With Christian Dior and Chloé opening boutiques in Beirut last week — and other labels that may follow in 2010 — the Lebanese capital is becoming a hot retail pocket for European luxury brands.
This story first appeared in the December 22, 2009 issue of WWD. Subscribe Today.
“Beirut is experiencing total transformation,” said Sidney Toledano, Christian Dior president and chief executive officer, who feted the opening of Dior’s 2,000-square-foot store on Friday at 131 Rue El-Moutrane, a designer strip in the city center. “The city is developing very quickly. It’s wonderful to see the energy.”
Overshadowed by Dubai in recent years, the style-conscious city known for its nightlife is luring shoppers back to the renovated souks and cobblestone streets of its hip downtown, said Tony Salame, local partner for Chloé and Christian Dior and owner and ceo of Aïshti stores.
“Beirut always was and will always remain the West’s gracious window to the Middle East,” Salame said, noting that brands, including Balenciaga, Etro, Jimmy Choo, Burberry, Stella McCartney, Yves Saint Laurent, Bottega Veneta, Damiani, Camper and Seven For All Mankind were eyeing retail space, which can generate sales of around $12,000 per square meter.

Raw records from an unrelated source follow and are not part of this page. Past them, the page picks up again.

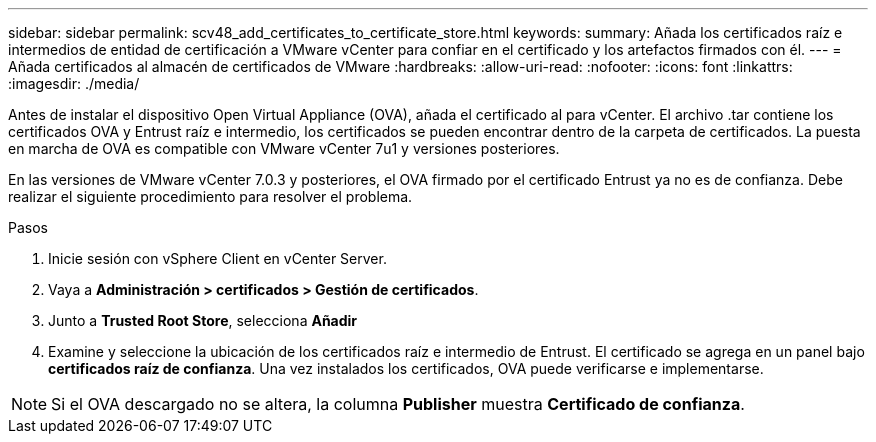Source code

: ---
sidebar: sidebar 
permalink: scv48_add_certificates_to_certificate_store.html 
keywords:  
summary: Añada los certificados raíz e intermedios de entidad de certificación a VMware vCenter para confiar en el certificado y los artefactos firmados con él. 
---
= Añada certificados al almacén de certificados de VMware
:hardbreaks:
:allow-uri-read: 
:nofooter: 
:icons: font
:linkattrs: 
:imagesdir: ./media/


[role="lead"]
Antes de instalar el dispositivo Open Virtual Appliance (OVA), añada el certificado al para vCenter. El archivo .tar contiene los certificados OVA y Entrust raíz e intermedio, los certificados se pueden encontrar dentro de la carpeta de certificados. La puesta en marcha de OVA es compatible con VMware vCenter 7u1 y versiones posteriores.

En las versiones de VMware vCenter 7.0.3 y posteriores, el OVA firmado por el certificado Entrust ya no es de confianza. Debe realizar el siguiente procedimiento para resolver el problema.

.Pasos
. Inicie sesión con vSphere Client en vCenter Server.
. Vaya a *Administración > certificados > Gestión de certificados*.
. Junto a *Trusted Root Store*, selecciona *Añadir*
. Examine y seleccione la ubicación de los certificados raíz e intermedio de Entrust. El certificado se agrega en un panel bajo *certificados raíz de confianza*. Una vez instalados los certificados, OVA puede verificarse e implementarse.



NOTE: Si el OVA descargado no se altera, la columna *Publisher* muestra *Certificado de confianza*.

“Spending habits may be more cautious in Beirut, as elsewhere, but the mood right now is festive,” Salame said. “People in the region are worried about the future due to political instability in Iraq, Iran and Yemen. But here in Beirut, we’re used to working in a challenging environment. We’ve learned to overcome both political and economic instability.”
The Dior store, which features women’s and men’s ready-to-wear and accessories, is the French label’s second in Beirut, but its first in more than a decade since the original closed because of political instability in the mid-Nineties. The boutique’s interior decor was inspired by Dior’s headquarters on Paris’ Avenue Montaigne and contrasts 18th-century carvings and Louis XVI furniture with more contemporary decorations.
Toledano declined to give sales projections for the new store, saying only that he expected revenues to be on a par with Christian Dior flagships in the Middle East.
“We are very confident in the store and in our customers, who we have known and done business with for over 60 years,” Toledano said. “There is a very important purchasing power here.…Our objective is to be comparable to what we do in Europe.”
Chloé chairman and ceo Ralph Toledano, meanwhile, inaugurated the label’s first store in Beirut, a 1,862-square-foot, single-level space at Aïshti Beirut Souks on Fakhry Bay Street in the city’s downtown on Saturday with a show and party in the souk.
“We believe that now is the time to expand into this market,” Ralph Toledano said, adding that in the midterm, he believed Beirut would recover its position as the region’s fashion capital.
“During the war years [the Lebanese civil war spanned 1975 to 1990, and the Israeli-Hezbollah conflict was in 2006], Dubai took over as the luxury/shopping destination in the Middle East, but now the situation has stabilized and the economy is maintaining growth,” he said.
The product mix in Chloé’s latest boutique includes rtw, leather goods, shoes, swimwear, sunglasses, fragrance and two location-specific products: the Marcie bag in chocolate python and the Clutch in leopard print with a leather bow.